Exactly as they appear below, repeat the lines from the one with "right shoulder: (316, 414)" through the one with "nose: (813, 308)", and no others.

== Record excerpts ==

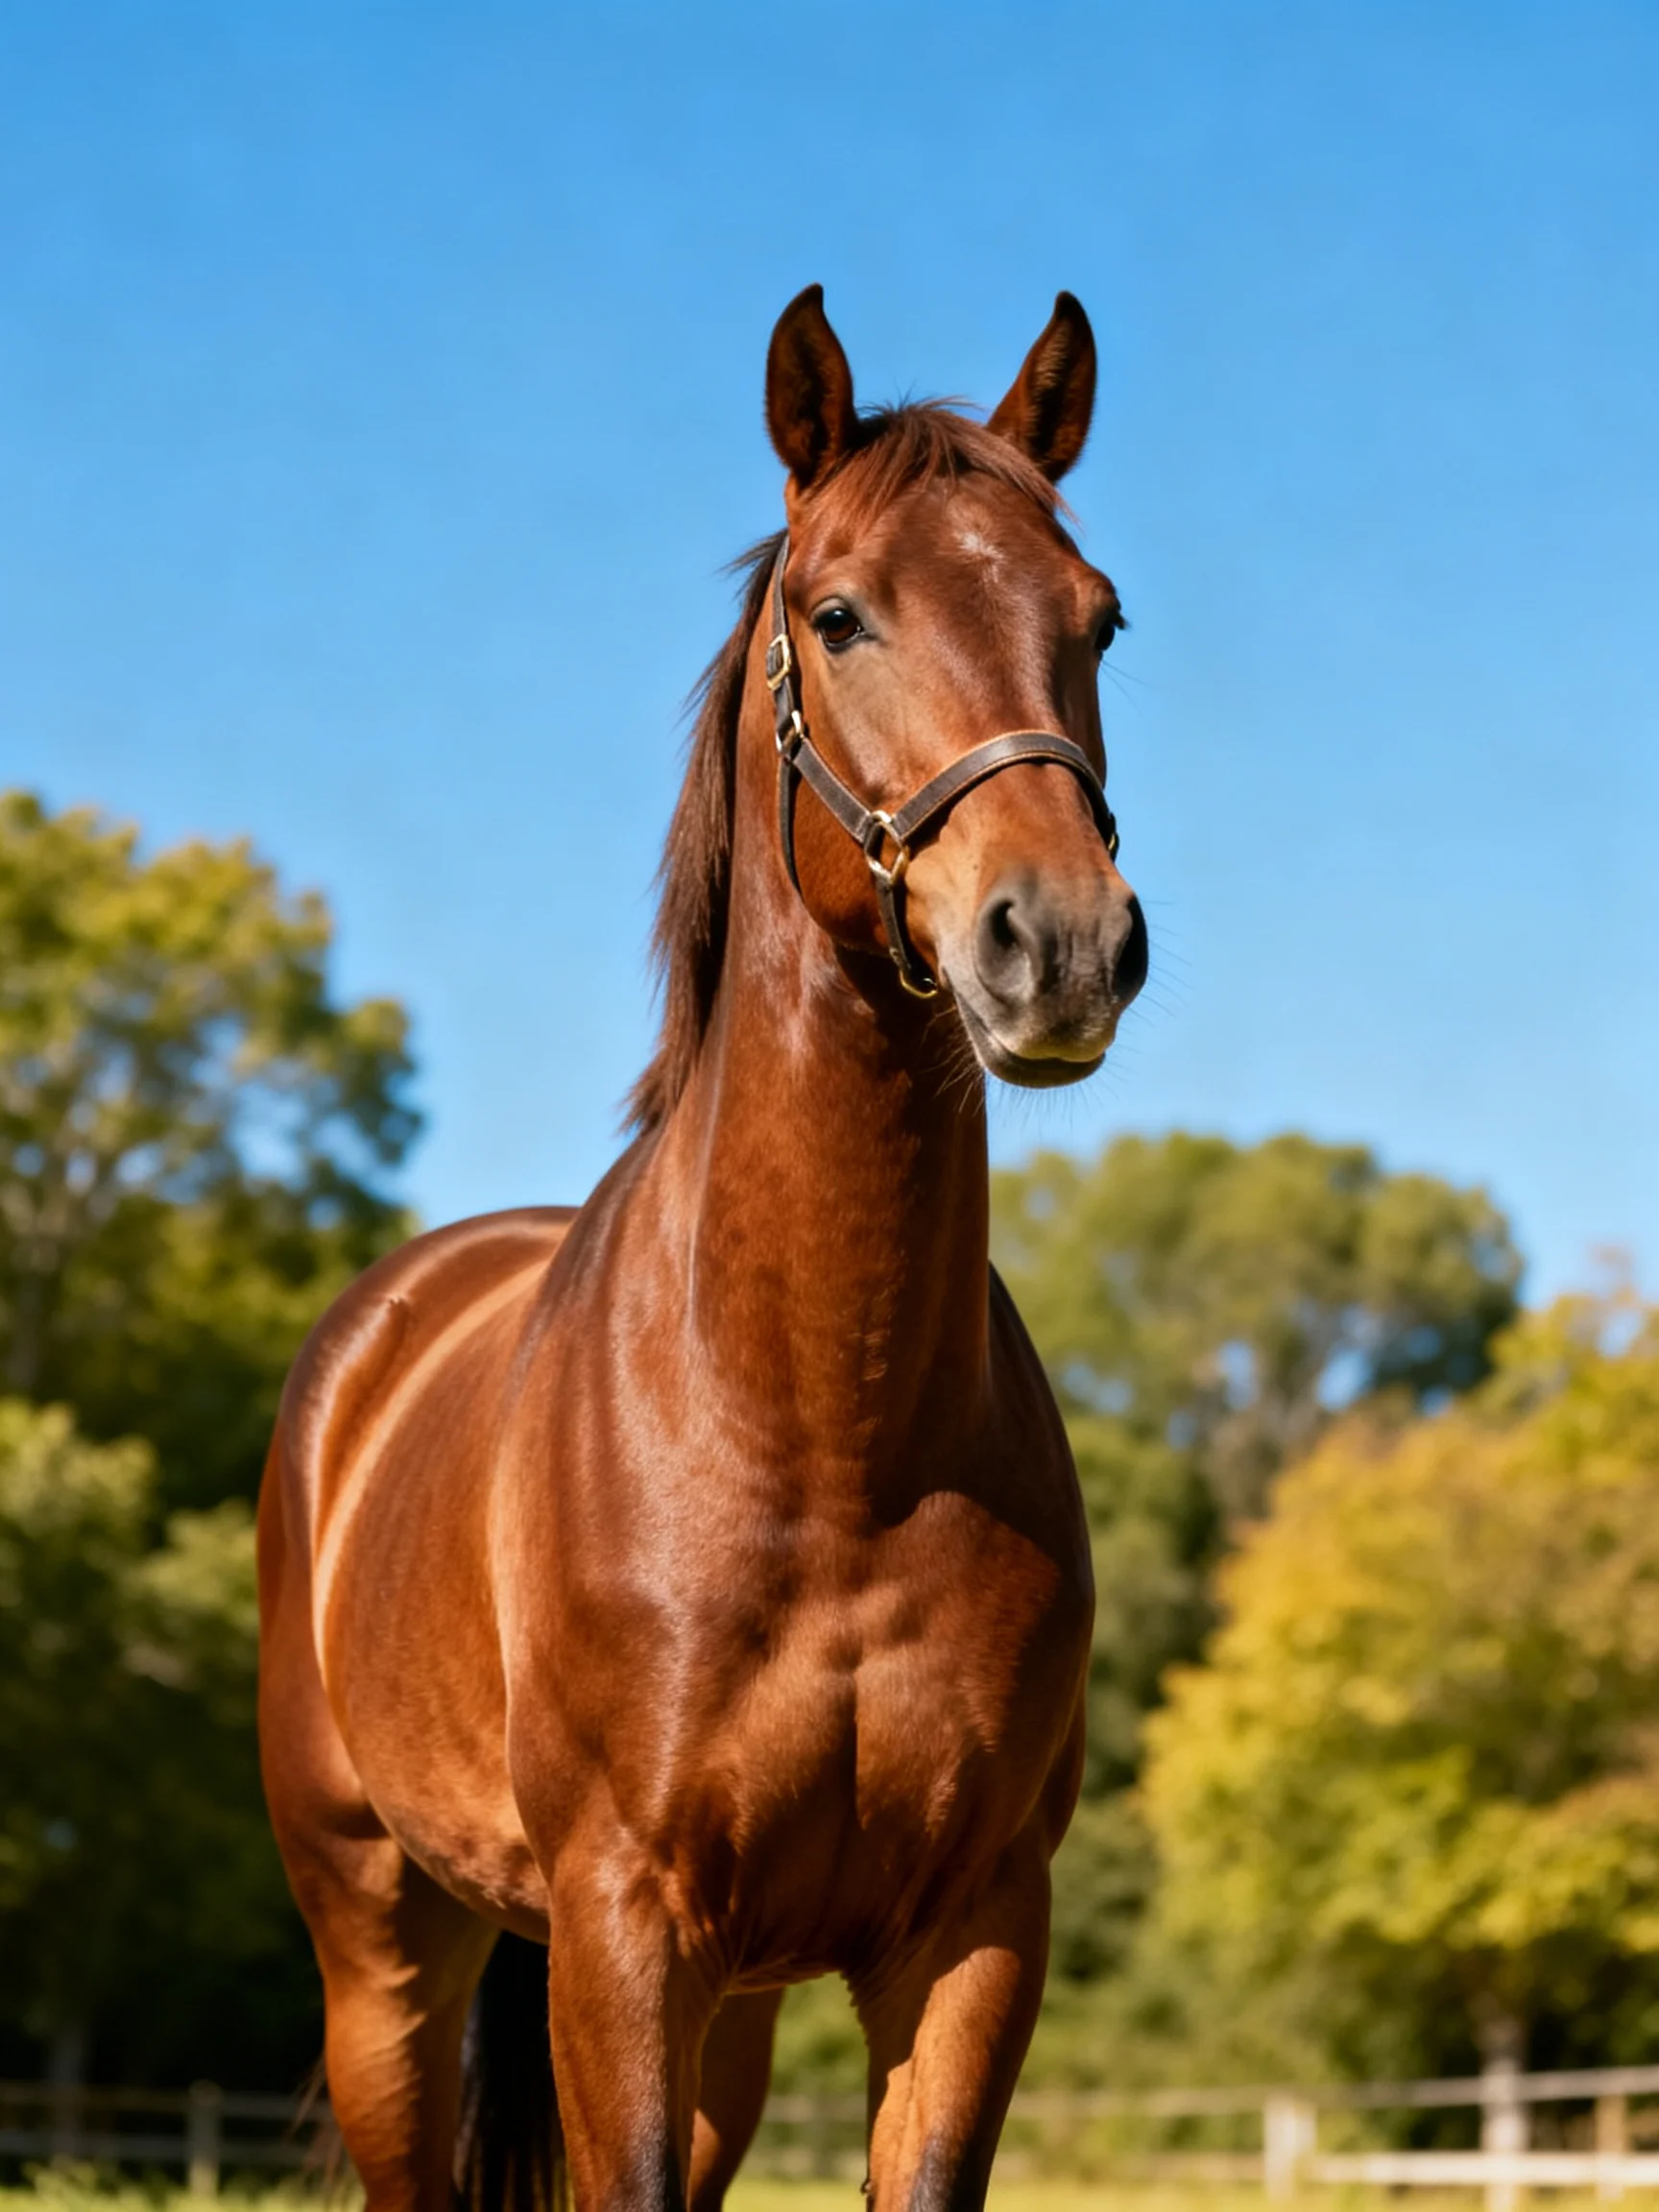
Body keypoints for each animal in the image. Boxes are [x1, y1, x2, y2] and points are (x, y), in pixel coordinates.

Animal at [257, 283, 1148, 2212]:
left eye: (1099, 616)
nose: (1056, 943)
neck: (827, 1431)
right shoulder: (621, 1930)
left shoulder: (970, 1934)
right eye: (838, 611)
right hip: (380, 1947)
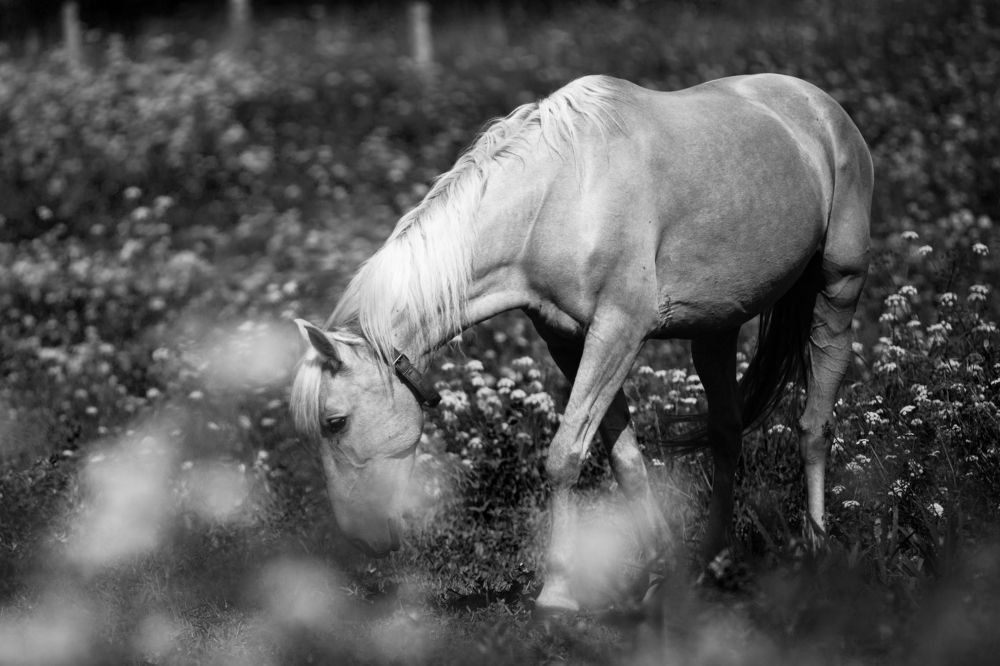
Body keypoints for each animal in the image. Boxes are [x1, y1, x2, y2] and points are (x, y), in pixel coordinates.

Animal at [290, 73, 872, 612]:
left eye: (335, 422)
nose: (362, 540)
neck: (558, 201)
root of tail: (820, 105)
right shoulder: (569, 343)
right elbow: (625, 461)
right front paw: (661, 573)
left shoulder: (619, 331)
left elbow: (563, 457)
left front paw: (558, 594)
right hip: (717, 326)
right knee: (726, 432)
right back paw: (714, 560)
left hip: (837, 291)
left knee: (814, 426)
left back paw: (816, 548)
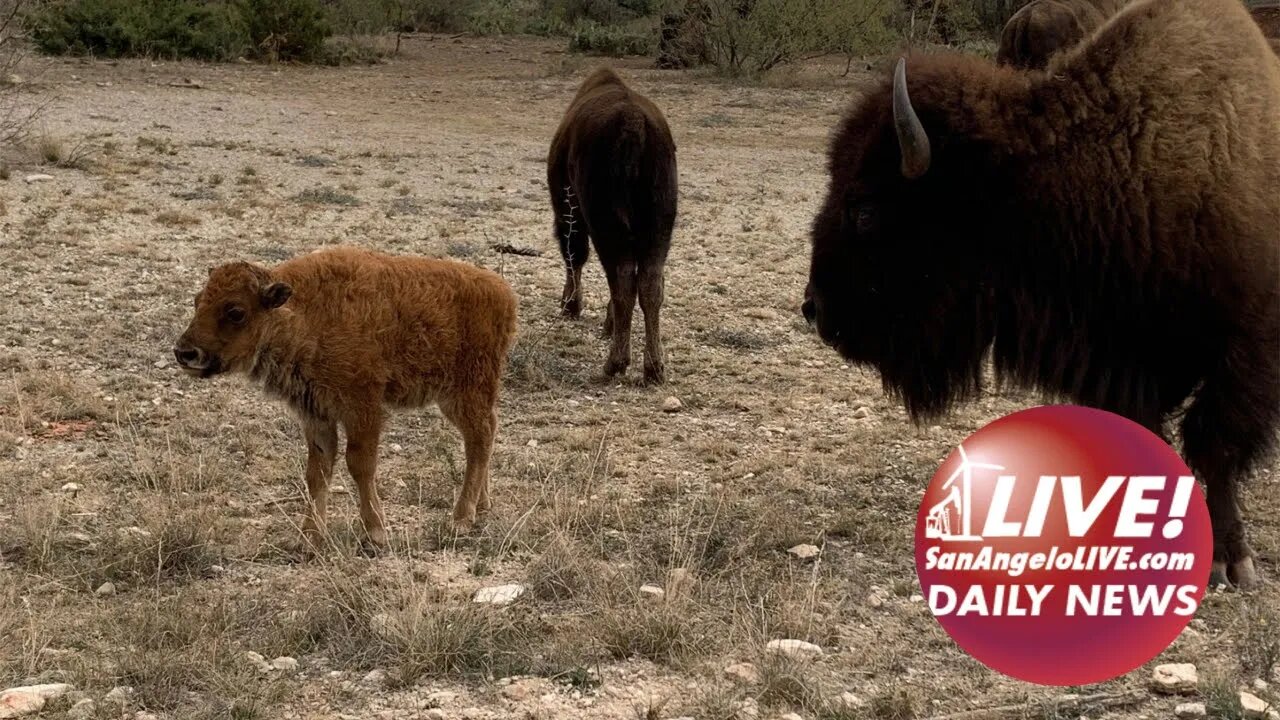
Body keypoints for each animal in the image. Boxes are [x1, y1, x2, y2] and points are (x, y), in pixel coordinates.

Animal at [172, 245, 517, 543]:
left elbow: (360, 464)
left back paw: (462, 518)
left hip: (467, 391)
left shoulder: (362, 408)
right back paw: (482, 506)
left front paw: (376, 531)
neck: (304, 313)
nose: (185, 352)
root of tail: (503, 292)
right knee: (485, 435)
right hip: (457, 397)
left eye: (235, 311)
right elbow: (318, 471)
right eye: (197, 300)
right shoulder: (316, 414)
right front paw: (310, 536)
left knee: (479, 440)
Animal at [547, 67, 680, 384]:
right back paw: (653, 368)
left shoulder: (568, 209)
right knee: (650, 284)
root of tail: (634, 124)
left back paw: (615, 364)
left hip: (606, 223)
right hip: (658, 226)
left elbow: (574, 254)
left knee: (621, 279)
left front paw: (571, 305)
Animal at [803, 0, 1274, 586]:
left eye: (865, 210)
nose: (813, 308)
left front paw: (1232, 559)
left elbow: (1216, 445)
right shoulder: (1127, 361)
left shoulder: (1246, 352)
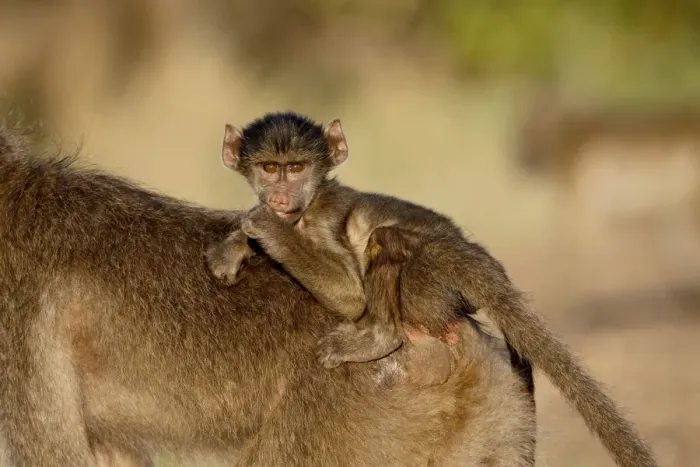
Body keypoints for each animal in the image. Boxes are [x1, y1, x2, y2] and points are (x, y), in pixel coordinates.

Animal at [205, 111, 658, 467]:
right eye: (269, 168)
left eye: (297, 167)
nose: (281, 197)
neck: (305, 208)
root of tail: (473, 255)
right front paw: (235, 245)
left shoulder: (322, 220)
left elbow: (350, 293)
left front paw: (260, 225)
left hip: (429, 279)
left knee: (383, 239)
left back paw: (377, 336)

===

Completed exercise:
right shoulder: (316, 414)
right front paw: (310, 536)
left knee: (479, 440)
Animal at [547, 67, 680, 384]:
right back paw: (653, 368)
left shoulder: (568, 209)
right knee: (650, 284)
root of tail: (634, 124)
left back paw: (615, 364)
left hip: (606, 223)
right hip: (658, 226)
left elbow: (574, 254)
left knee: (621, 279)
left front paw: (571, 305)
Animal at [803, 0, 1274, 586]:
left eye: (865, 210)
nose: (813, 308)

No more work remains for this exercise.